━━━ MATERIAL FOR THIS EXERCISE

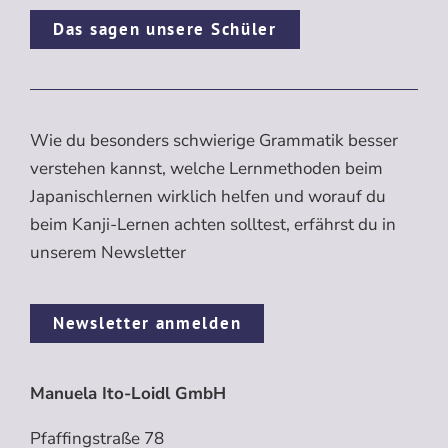
Das sagen unsere Schüler
Wie du besonders schwierige Grammatik besser
verstehen kannst, welche Lernmethoden beim
Japanischlernen wirklich helfen und worauf du
beim Kanji-Lernen achten solltest, erfährst du in
unserem Newsletter
Newsletter anmelden
Manuela Ito-Loidl GmbH
Pfaffingstraße 78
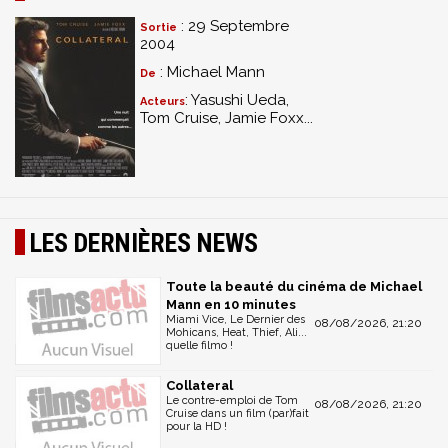
Shooting on Location : Annie's Office
: 29 Septembre
Sortie
Les répétitions de Tom Cruise et Jamie Foxx
2004
Visual FX : MTA Train
: Michael Mann
De
Teaser et bandes annonces
: Yasushi Ueda,
Suppléments cachés
Acteurs
Tom Cruise, Jamie Foxx...
LES DERNIÈRES NEWS
Toute la beauté du cinéma de Michael
Mann en 10 minutes
Miami Vice, Le Dernier des
08/08/2026, 21:20
Mohicans, Heat, Thief, Ali...
quelle filmo !
Collateral
Le contre-emploi de Tom
08/08/2026, 21:20
Cruise dans un film (par)fait
pour la HD !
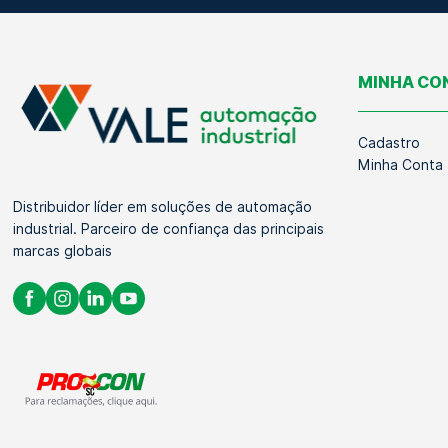
MINHA CO
Cadastro
Minha Conta
Distribuidor líder em soluções de automação
industrial. Parceiro de confiança das principais
marcas globais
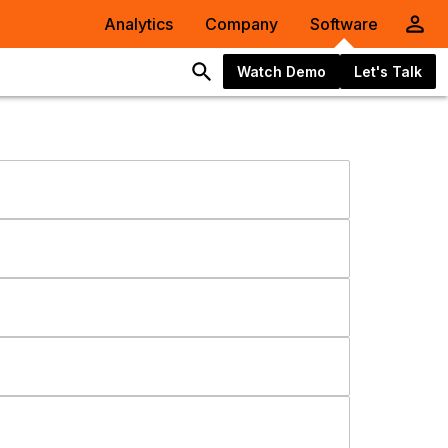
Analytics
Company
Software
Watch Demo
Let's Talk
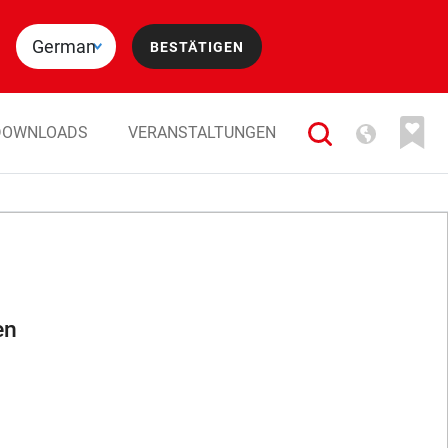
DOWNLOADS
VERANSTALTUNGEN
en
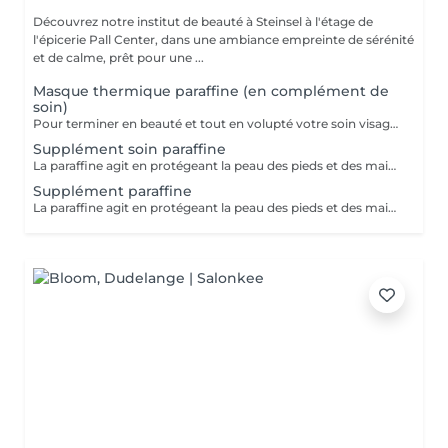
Découvrez notre institut de beauté à Steinsel à l'étage de
l'épicerie Pall Center, dans une ambiance empreinte de sérénité
et de calme, prêt pour une ...
Masque thermique paraffine (en complément de
soin)
Pour terminer en beauté et tout en volupté votre soin visage, nous vous proposons le 'double masque '. Cela consiste en une application d'un masque crème bourré d'actifs hydratants/régénérants/anti-âge ou anti-oxydants suivi d'un bain de paraffine tiède. Ceci permet la pénétration intégrale du masque crème grâce à la chaleur de la paraffine et une fin de soin en douceur grâce aux actifs de la paraffine adoucissants et calmants. Une véritable invitation à la détente.
Supplément soin paraffine
La paraffine agit en protégeant la peau des pieds et des mains contre les agressions extérieures. Sa capacité de rétention d'eau favorise l'hydratation de la peau. Le traitement à la paraffine est idéal pour avoir des membres lisses. En effet, ce produit procure un effet rajeunissant à la peau, en plus de l'adoucir. Uniquement avec un service de manucurie effectué à l'institut le même jour
Supplément paraffine
La paraffine agit en protégeant la peau des pieds et des mains contre les agressions extérieures. Sa capacité de rétention d'eau favorise l'hydratation de la peau. Le traitement à la paraffine est idéal pour avoir des membres lisses. En effet, ce produit procure un effet rajeunissant à la peau, en plus de l'adoucir. Uniquement avec un service de beauté des pieds ou de pédicurie effectué à l'institut le même jour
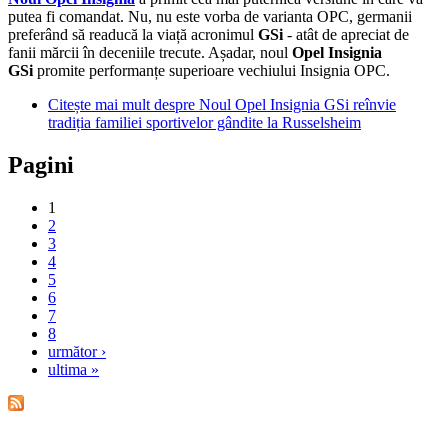
putea fi comandat. Nu, nu este vorba de varianta OPC, germanii
preferând să readucă la viață acronimul
GSi
- atât de apreciat de
fanii mărcii în deceniile trecute. Așadar, noul
Opel Insignia
GSi
promite performanțe superioare vechiului Insignia OPC.
Citește mai mult
despre Noul Opel Insignia GSi reînvie
tradiția familiei sportivelor gândite la Russelsheim
Pagini
1
2
3
4
5
6
7
8
următor ›
ultima »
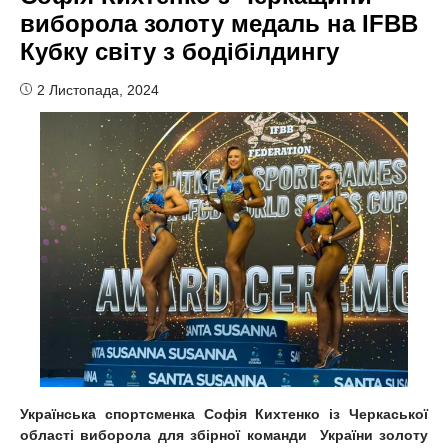
виборола золоту медаль на IFBB
Кубку світу з бодібілдингу
2 Листопада, 2024
Українська спортсменка Софія Кихтенко із Черкаської
області виборола для збірної команди України золоту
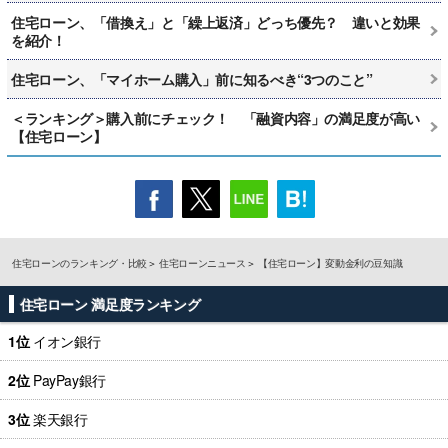
住宅ローン、「借換え」と「繰上返済」どっち優先？ 違いと効果
を紹介！
住宅ローン、「マイホーム購入」前に知るべき“3つのこと”
＜ランキング＞購入前にチェック！ 「融資内容」の満足度が高い
【住宅ローン】
住宅ローンのランキング・比較
住宅ローンニュース
【住宅ローン】変動金利の豆知識
住宅ローン 満足度ランキング
1位
イオン銀行
2位
PayPay銀行
3位
楽天銀行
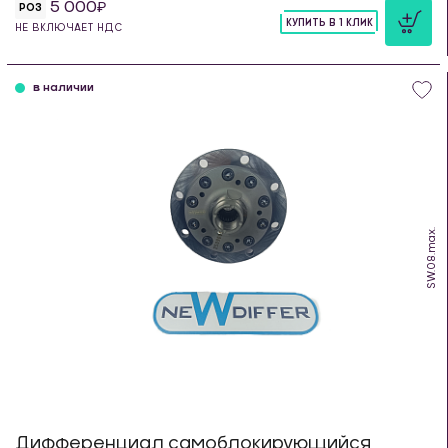
5 000
РОЗ
КУПИТЬ В 1 КЛИК
НЕ ВКЛЮЧАЕТ НДС
шт
в наличии
SW.08.max.
Дифференциал самоблокирующийся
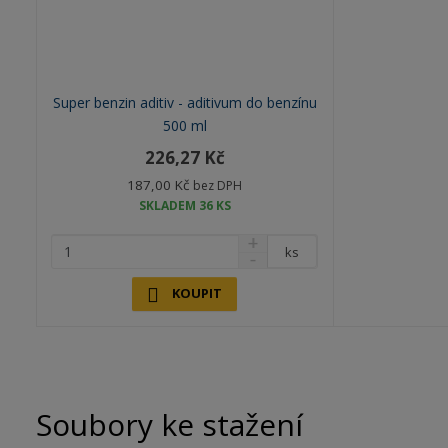
Super benzin aditiv - aditivum do benzínu
500 ml
226,27 Kč
187,00 Kč
bez DPH
SKLADEM 36 KS
ks
KOUPIT
Soubory ke stažení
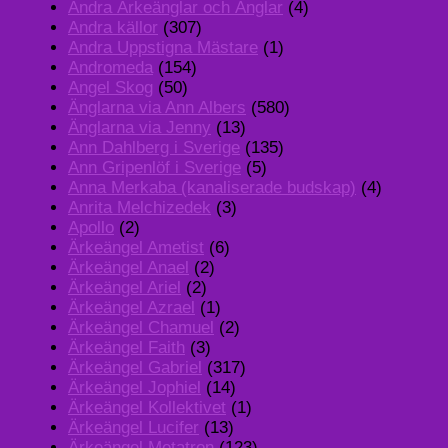
Andra Ärkeänglar och Änglar
(4)
Andra källor
(307)
Andra Uppstigna Mästare
(1)
Andromeda
(154)
Angel Skog
(50)
Änglarna via Ann Albers
(580)
Änglarna via Jenny
(13)
Ann Dahlberg i Sverige
(135)
Ann Gripenlöf i Sverige
(5)
Anna Merkaba (kanaliserade budskap)
(4)
Anrita Melchizedek
(3)
Apollo
(2)
Ärkeängel Ametist
(6)
Ärkeängel Anael
(2)
Ärkeängel Ariel
(2)
Ärkeängel Azrael
(1)
Ärkeängel Chamuel
(2)
Ärkeängel Faith
(3)
Ärkeängel Gabriel
(317)
Ärkeängel Jophiel
(14)
Ärkeängel Kollektivet
(1)
Ärkeängel Lucifer
(13)
Ärkeängel Metatron
(123)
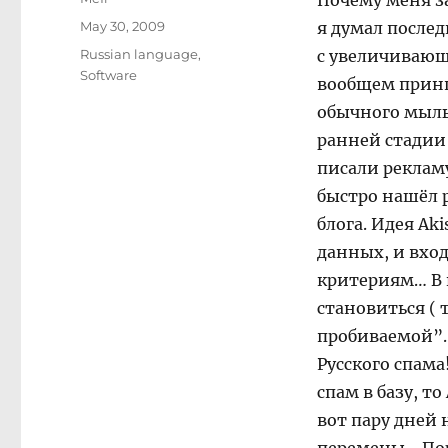
Почему меня з
Posted
May 30, 2009
я думал послед
on
Categories
Russian language
,
с увеличивающ
Software
вообщем принц
обычного мыльн
ранней стадии
писали рекламу
быстро нашёл 
блога. Идея Ak
данных, и вхо
критериям… В и
становиться ( 
пробиваемой”…
Русского спама
спам в базу, т
вот пару дней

━━━━━━

TASK TO CARRY OUT: Please copy out, word for word, the part of the listing that opens with the line containing "Découvrez notre institut" and closes with the line containing "Pour terminer en", including both of those lines.

YOUR RESPONSE:
Découvrez notre institut de beauté à Steinsel à l'étage de
l'épicerie Pall Center, dans une ambiance empreinte de sérénité
et de calme, prêt pour une ...
Masque thermique paraffine (en complément de
soin)
Pour terminer en beauté et tout en volupté votre soin visage, nous vous proposons le 'double masque '. Cela consiste en une application d'un masque crème bourré d'actifs hydratants/régénérants/anti-âge ou anti-oxydants suivi d'un bain de paraffine tiède. Ceci permet la pénétration intégrale du masque crème grâce à la chaleur de la paraffine et une fin de soin en douceur grâce aux actifs de la paraffine adoucissants et calmants. Une véritable invitation à la détente.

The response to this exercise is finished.